Catán's Il Postino and the curious state of Spanish opera

Quick - name your five favorite Spanish operas.

"Easy", you think, and start to rattle off titles: Carmen, The Barber of Seville, Il Trovatore, The Marriage of Figaro...


Stop!  Sorry to interrupt, but I didn't mean operas set in Spain; I meant operas written in Spanish by Hispanic composers.

And we're not counting zarzuela, a music drama tradition that international houses generally neglect. I mean operas intended for an international audience.
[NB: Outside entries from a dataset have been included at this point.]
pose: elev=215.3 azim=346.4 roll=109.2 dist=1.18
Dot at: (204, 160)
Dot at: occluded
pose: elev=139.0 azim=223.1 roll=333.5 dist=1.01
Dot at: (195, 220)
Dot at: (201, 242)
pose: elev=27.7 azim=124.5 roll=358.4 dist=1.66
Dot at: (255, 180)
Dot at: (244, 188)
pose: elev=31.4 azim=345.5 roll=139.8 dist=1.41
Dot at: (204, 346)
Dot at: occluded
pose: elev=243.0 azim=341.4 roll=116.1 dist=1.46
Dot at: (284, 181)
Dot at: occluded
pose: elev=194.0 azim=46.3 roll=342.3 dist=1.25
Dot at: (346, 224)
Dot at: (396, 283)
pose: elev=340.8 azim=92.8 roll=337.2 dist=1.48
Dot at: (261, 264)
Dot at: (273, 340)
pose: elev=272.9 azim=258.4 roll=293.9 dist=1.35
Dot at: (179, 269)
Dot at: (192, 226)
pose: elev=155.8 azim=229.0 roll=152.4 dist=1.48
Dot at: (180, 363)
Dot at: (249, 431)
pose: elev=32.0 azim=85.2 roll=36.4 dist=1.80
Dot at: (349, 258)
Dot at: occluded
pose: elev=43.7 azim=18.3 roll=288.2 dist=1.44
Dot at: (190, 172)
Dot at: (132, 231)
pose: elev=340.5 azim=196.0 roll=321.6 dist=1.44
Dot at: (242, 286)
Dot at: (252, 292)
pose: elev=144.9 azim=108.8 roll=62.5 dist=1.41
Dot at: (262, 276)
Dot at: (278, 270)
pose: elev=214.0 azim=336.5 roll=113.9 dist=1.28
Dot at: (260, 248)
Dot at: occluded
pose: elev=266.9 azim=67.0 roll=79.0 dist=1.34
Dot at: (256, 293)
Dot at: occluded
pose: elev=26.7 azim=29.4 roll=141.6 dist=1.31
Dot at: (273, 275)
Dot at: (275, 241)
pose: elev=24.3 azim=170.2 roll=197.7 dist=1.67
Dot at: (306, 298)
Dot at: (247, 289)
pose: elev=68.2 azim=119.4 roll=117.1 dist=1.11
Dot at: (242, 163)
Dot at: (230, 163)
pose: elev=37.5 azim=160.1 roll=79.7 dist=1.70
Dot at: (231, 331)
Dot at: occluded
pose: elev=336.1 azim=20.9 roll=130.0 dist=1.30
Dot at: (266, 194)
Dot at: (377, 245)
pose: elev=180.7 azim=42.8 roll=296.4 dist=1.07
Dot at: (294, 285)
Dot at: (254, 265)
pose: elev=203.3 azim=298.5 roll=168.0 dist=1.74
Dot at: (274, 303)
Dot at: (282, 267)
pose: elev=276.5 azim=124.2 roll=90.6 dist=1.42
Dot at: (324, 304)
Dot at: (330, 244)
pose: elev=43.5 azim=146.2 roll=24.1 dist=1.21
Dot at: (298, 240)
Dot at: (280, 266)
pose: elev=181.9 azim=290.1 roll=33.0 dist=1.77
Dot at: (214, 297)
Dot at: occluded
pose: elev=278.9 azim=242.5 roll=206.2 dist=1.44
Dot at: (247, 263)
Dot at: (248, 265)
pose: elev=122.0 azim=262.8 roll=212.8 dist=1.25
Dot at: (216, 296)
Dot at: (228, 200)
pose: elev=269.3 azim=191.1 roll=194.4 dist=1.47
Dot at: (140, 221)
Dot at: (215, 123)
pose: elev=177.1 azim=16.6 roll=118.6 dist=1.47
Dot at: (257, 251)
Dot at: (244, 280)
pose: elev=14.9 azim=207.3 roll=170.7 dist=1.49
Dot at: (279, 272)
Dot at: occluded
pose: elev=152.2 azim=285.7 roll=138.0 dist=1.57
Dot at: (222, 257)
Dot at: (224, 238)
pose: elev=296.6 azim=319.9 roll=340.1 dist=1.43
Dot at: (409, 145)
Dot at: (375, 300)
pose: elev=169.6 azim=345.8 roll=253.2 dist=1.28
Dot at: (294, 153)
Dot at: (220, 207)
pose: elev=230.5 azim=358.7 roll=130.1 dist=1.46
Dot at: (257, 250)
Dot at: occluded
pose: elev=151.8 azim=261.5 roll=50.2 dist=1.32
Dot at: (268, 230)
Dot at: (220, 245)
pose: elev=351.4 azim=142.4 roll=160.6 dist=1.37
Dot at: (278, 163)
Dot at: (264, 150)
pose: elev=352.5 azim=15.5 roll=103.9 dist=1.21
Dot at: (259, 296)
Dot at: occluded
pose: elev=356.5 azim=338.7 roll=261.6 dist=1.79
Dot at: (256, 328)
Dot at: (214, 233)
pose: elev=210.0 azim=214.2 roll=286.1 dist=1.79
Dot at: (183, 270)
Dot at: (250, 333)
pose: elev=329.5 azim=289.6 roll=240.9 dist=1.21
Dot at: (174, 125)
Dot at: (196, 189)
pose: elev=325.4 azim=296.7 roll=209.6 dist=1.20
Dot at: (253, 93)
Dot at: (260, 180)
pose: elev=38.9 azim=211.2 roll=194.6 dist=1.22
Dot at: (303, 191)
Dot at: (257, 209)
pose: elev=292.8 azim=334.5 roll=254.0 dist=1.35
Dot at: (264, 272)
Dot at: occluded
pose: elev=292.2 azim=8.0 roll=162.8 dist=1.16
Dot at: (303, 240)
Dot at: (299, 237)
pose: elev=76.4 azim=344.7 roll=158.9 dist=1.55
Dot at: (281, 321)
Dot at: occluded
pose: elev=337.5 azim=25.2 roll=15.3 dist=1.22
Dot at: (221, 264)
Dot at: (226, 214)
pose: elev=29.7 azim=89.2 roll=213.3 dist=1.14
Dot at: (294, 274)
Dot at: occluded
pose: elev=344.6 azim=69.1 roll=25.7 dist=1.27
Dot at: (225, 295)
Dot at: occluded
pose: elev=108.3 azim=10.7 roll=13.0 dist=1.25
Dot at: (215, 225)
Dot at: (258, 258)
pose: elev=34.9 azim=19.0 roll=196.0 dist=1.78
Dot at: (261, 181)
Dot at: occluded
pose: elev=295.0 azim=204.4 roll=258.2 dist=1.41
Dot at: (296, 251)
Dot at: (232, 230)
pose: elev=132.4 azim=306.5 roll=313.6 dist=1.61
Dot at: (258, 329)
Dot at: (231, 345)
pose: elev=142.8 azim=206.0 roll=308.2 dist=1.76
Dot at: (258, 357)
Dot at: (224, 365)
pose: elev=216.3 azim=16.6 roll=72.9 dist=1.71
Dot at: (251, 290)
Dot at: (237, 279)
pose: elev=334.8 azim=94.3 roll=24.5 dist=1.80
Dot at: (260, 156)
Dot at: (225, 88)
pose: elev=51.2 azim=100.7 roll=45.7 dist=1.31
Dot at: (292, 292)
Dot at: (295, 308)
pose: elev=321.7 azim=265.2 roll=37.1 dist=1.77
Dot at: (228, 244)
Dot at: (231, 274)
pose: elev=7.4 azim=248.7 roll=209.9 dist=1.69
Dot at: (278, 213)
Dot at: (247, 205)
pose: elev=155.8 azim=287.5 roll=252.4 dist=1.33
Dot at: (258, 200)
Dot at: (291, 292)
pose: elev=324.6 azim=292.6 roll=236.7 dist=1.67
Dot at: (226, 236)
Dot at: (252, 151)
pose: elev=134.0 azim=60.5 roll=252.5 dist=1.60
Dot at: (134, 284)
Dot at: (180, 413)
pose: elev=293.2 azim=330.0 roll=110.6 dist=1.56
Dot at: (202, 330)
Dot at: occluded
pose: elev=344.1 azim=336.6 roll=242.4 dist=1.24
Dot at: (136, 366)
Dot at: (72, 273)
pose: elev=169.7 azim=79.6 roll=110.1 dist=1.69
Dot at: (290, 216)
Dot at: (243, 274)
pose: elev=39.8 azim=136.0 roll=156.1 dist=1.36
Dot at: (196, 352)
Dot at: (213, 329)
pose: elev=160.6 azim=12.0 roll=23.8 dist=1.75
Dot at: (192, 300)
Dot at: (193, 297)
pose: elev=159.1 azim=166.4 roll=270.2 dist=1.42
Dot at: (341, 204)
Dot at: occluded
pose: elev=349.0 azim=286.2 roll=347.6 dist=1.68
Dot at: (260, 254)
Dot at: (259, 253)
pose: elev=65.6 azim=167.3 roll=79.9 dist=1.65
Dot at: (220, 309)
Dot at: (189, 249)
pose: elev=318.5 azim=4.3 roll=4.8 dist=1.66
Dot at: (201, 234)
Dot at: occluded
Now it gets tricky. Virginia Opera actually has staged a Spanish-language opera before: Thea Musgrave's Simón Bolívar, presented in 1995. But that should only count for a half-credit; the Spanish version was a translation of the libretto, and Ms. Musgrave is a native of Scotland. If an American sets a poem of Goethe to music, that doesn't make it a German lied, at least in the normal sense of the term.

Thus, Daniel Catán's Il Postino (2010) will be the company's first truly Hispanic opera. Catán, a Mexican, adapted the film of the same name about the Nobel prize-winning Chilean poet Pablo Neruda. (While the title retains the Italian title of the popular Italian-language film for its marketing value, the libretto - also by the composer - is in Español.)

It's interesting to speculate on the reasons for the lack of a body of international operas from Spain and Mexico, especially in light of the fact that, just a few centuries ago, Spain was a global super-power.

One factor may be tied to geography. While Spain is part of the European continent, where opera flourished first in Italy but not long after in France and Germany, it's somewhat isolated from those regions by the barrier of the Pyranees as well as the Basque country. As the Basque people have been described as the least assimilated community of Western Europe, their culture has been something of a buffer between Spain and France.

As a result, Spanish culture absorbed other influences, such as Morocco (its nearest neighbor), Arab culture and the sizeable Sephardic Jewish population that was found in Spain prior to the Spanish Inquisition in 1492. Beatrice, the lead soprano role in Il Postino, sings an aria called "Morenica", a setting of an ancient Judeo-Spanish wedding song; it's text, about a girl whose skin has been darkened by the sun, is said to be traceable back to the Song of  Songs of the Old Testament. Daniel Catán himself was of Sephardic Jewish descent.

These influences help to explain why the most characteristic Spanish instruments (guitar, castanets) are folk instruments rather than those belonging to the European symphonic tradition.

The big irony in the lack of Spanish operas suitable for international opera companies like the Met (and Virginia Opera) is that the Spanish language is very grateful to operatic vocal production, possibly more than French with its sometimes nasal properties and German with its gutteral consonants. Like Italian, Spanish features bright, open vowel sounds that help enable forward vocal projection.

By the way, here are the operas you might have named at the top of this post: de Falla's Atlàntida, Granados' Goyescas, Bretón's La Dolores, Ginasteras' Bomarzo and another work of Catán's, Florencia en el Amazonas.  Florencia was the first Spanish-language opera to be commissioned by a major American country, premiering at the Houston Grand Opera in 1996. It has been produced over a dozen times since then and may prove to enter the standard repertoire.